▼

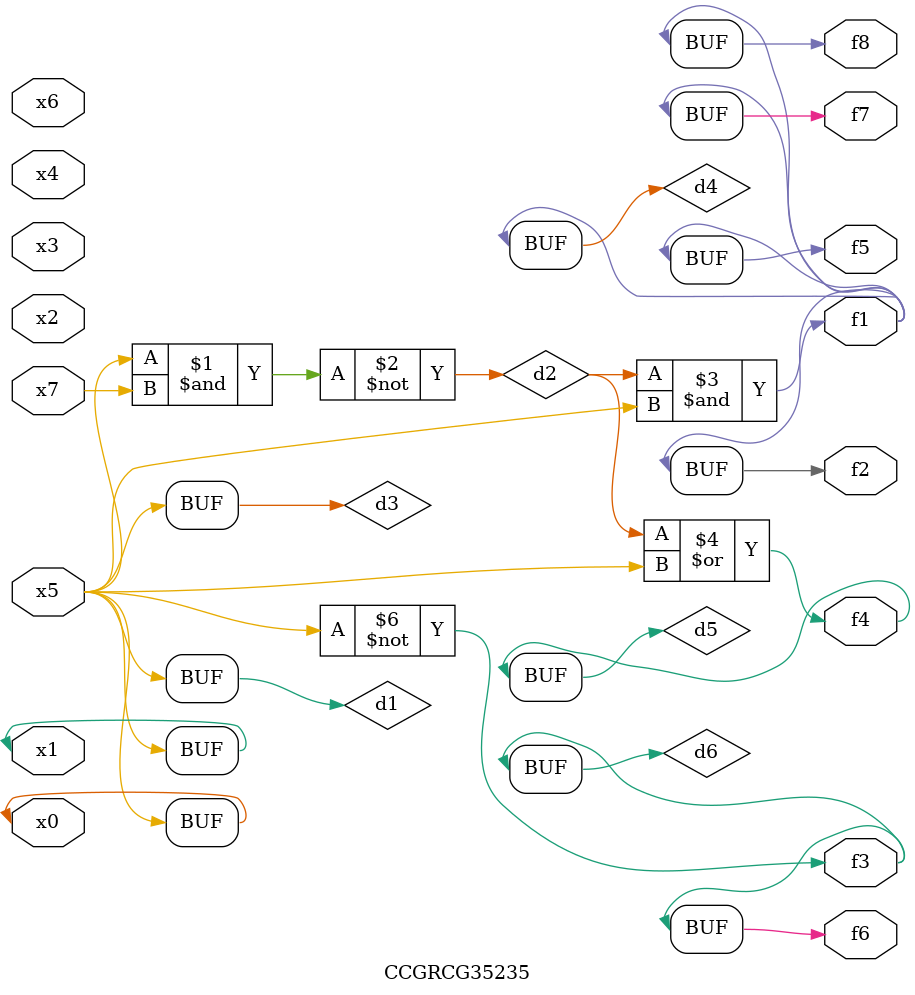
<source format=v>
module CCGRCG35235(
	input x0, x1, x2, x3, x4, x5, x6, x7,
	output f1, f2, f3, f4, f5, f6, f7, f8
);

	wire d1, d2, d3, d4, d5, d6;

	buf (d1, x0, x5);
	nand (d2, x5, x7);
	buf (d3, x0, x1);
	and (d4, d2, d3);
	or (d5, d2, d3);
	nor (d6, d1, d3);
	assign f1 = d4;
	assign f2 = d4;
	assign f3 = d6;
	assign f4 = d5;
	assign f5 = d4;
	assign f6 = d6;
	assign f7 = d4;
	assign f8 = d4;
endmodule

</source>
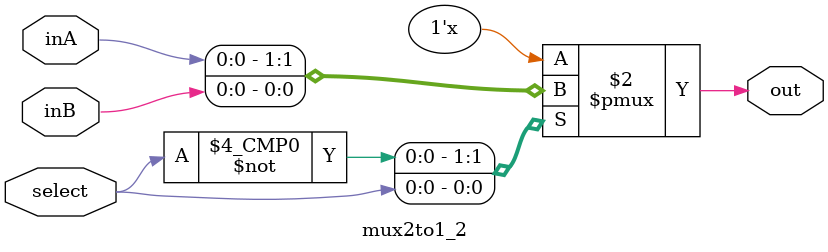
<source format=v>
module mux2to1_2 #(
    parameter WIDTH = 1
    ) (
    input wire [WIDTH - 1:0] inA,
    input wire [WIDTH - 1:0] inB,
    input wire select,
    output reg [WIDTH - 1:0] out
    );
    always @(inA, inB, select) begin
        case(select)
             0 : out = inA;
             1 : out = inB;
             default: out = inA;
        endcase
    end  
endmodule
</source>
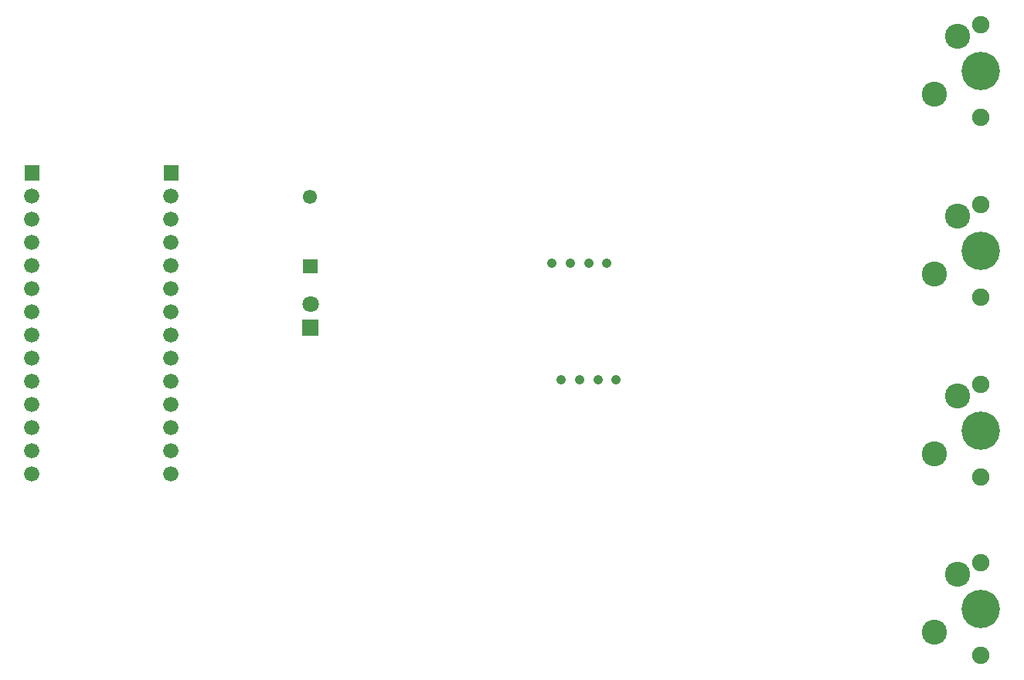
<source format=gbr>
G04 start of page 6 for group -4063 idx -4063 *
G04 Title: (unknown), componentmask *
G04 Creator: pcb 4.1.2 *
G04 CreationDate: Sat Sep 15 12:59:34 2018 UTC *
G04 For: mytch *
G04 Format: Gerber/RS-274X *
G04 PCB-Dimensions (mil): 6000.00 5000.00 *
G04 PCB-Coordinate-Origin: lower left *
%MOIN*%
%FSLAX25Y25*%
%LNTOPMASK*%
%ADD53C,0.0710*%
%ADD52C,0.0610*%
%ADD51C,0.0660*%
%ADD50C,0.0001*%
%ADD49C,0.0420*%
%ADD48C,0.1655*%
%ADD47C,0.0749*%
%ADD46C,0.1080*%
G54D46*X439206Y228300D03*
G54D47*X449206Y233300D03*
G54D46*X429206Y203300D03*
G54D48*X449206Y213300D03*
G54D47*Y193300D03*
G54D46*X439206Y305072D03*
X429206Y280072D03*
G54D48*X449206Y290072D03*
G54D47*Y310072D03*
Y270072D03*
G54D49*X268425Y312086D03*
X276299D03*
X284173D03*
X264488Y362677D03*
X272362D03*
X280236D03*
X288110D03*
X292047Y312086D03*
G54D46*X439206Y382828D03*
G54D48*X449206Y367828D03*
G54D47*Y387828D03*
Y347828D03*
G54D46*X429206Y357828D03*
Y435584D03*
X439206Y460584D03*
G54D48*X449206Y445584D03*
G54D47*Y465584D03*
Y425584D03*
G54D50*G36*
X36857Y404796D02*Y398196D01*
X43457D01*
Y404796D01*
X36857D01*
G37*
G36*
X96857D02*Y398196D01*
X103457D01*
Y404796D01*
X96857D01*
G37*
G54D51*X40157Y391496D03*
G54D52*X160157Y391338D03*
G54D51*X40157Y381496D03*
Y371496D03*
Y361496D03*
X100157Y391496D03*
Y381496D03*
Y371496D03*
Y361496D03*
Y351496D03*
Y341496D03*
Y331496D03*
G54D50*G36*
X156646Y338313D02*Y331213D01*
X163746D01*
Y338313D01*
X156646D01*
G37*
G54D53*X160196Y344763D03*
G54D50*G36*
X157107Y364388D02*Y358288D01*
X163207D01*
Y364388D01*
X157107D01*
G37*
G54D51*X100157Y321496D03*
Y311496D03*
Y301496D03*
Y291496D03*
Y281496D03*
Y271496D03*
X40157Y351496D03*
Y341496D03*
Y331496D03*
Y321496D03*
Y311496D03*
Y301496D03*
Y291496D03*
Y281496D03*
Y271496D03*
M02*

</source>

▲

## Your task:
Retype the listing verbatim, minus every image.

## Answer below:
<source format=v>
module CCGRCG35235(
	input x0, x1, x2, x3, x4, x5, x6, x7,
	output f1, f2, f3, f4, f5, f6, f7, f8
);

	wire d1, d2, d3, d4, d5, d6;

	buf (d1, x0, x5);
	nand (d2, x5, x7);
	buf (d3, x0, x1);
	and (d4, d2, d3);
	or (d5, d2, d3);
	nor (d6, d1, d3);
	assign f1 = d4;
	assign f2 = d4;
	assign f3 = d6;
	assign f4 = d5;
	assign f5 = d4;
	assign f6 = d6;
	assign f7 = d4;
	assign f8 = d4;
endmodule

</source>
<source format=v>
module mux2to1_2 #(
    parameter WIDTH = 1
    ) (
    input wire [WIDTH - 1:0] inA,
    input wire [WIDTH - 1:0] inB,
    input wire select,
    output reg [WIDTH - 1:0] out
    );
    always @(inA, inB, select) begin
        case(select)
             0 : out = inA;
             1 : out = inB;
             default: out = inA;
        endcase
    end  
endmodule
</source>
<source format=gbr>
G04 start of page 6 for group -4063 idx -4063 *
G04 Title: (unknown), componentmask *
G04 Creator: pcb 4.1.2 *
G04 CreationDate: Sat Sep 15 12:59:34 2018 UTC *
G04 For: mytch *
G04 Format: Gerber/RS-274X *
G04 PCB-Dimensions (mil): 6000.00 5000.00 *
G04 PCB-Coordinate-Origin: lower left *
%MOIN*%
%FSLAX25Y25*%
%LNTOPMASK*%
%ADD53C,0.0710*%
%ADD52C,0.0610*%
%ADD51C,0.0660*%
%ADD50C,0.0001*%
%ADD49C,0.0420*%
%ADD48C,0.1655*%
%ADD47C,0.0749*%
%ADD46C,0.1080*%
G54D46*X439206Y228300D03*
G54D47*X449206Y233300D03*
G54D46*X429206Y203300D03*
G54D48*X449206Y213300D03*
G54D47*Y193300D03*
G54D46*X439206Y305072D03*
X429206Y280072D03*
G54D48*X449206Y290072D03*
G54D47*Y310072D03*
Y270072D03*
G54D49*X268425Y312086D03*
X276299D03*
X284173D03*
X264488Y362677D03*
X272362D03*
X280236D03*
X288110D03*
X292047Y312086D03*
G54D46*X439206Y382828D03*
G54D48*X449206Y367828D03*
G54D47*Y387828D03*
Y347828D03*
G54D46*X429206Y357828D03*
Y435584D03*
X439206Y460584D03*
G54D48*X449206Y445584D03*
G54D47*Y465584D03*
Y425584D03*
G54D50*G36*
X36857Y404796D02*Y398196D01*
X43457D01*
Y404796D01*
X36857D01*
G37*
G36*
X96857D02*Y398196D01*
X103457D01*
Y404796D01*
X96857D01*
G37*
G54D51*X40157Y391496D03*
G54D52*X160157Y391338D03*
G54D51*X40157Y381496D03*
Y371496D03*
Y361496D03*
X100157Y391496D03*
Y381496D03*
Y371496D03*
Y361496D03*
Y351496D03*
Y341496D03*
Y331496D03*
G54D50*G36*
X156646Y338313D02*Y331213D01*
X163746D01*
Y338313D01*
X156646D01*
G37*
G54D53*X160196Y344763D03*
G54D50*G36*
X157107Y364388D02*Y358288D01*
X163207D01*
Y364388D01*
X157107D01*
G37*
G54D51*X100157Y321496D03*
Y311496D03*
Y301496D03*
Y291496D03*
Y281496D03*
Y271496D03*
X40157Y351496D03*
Y341496D03*
Y331496D03*
Y321496D03*
Y311496D03*
Y301496D03*
Y291496D03*
Y281496D03*
Y271496D03*
M02*

</source>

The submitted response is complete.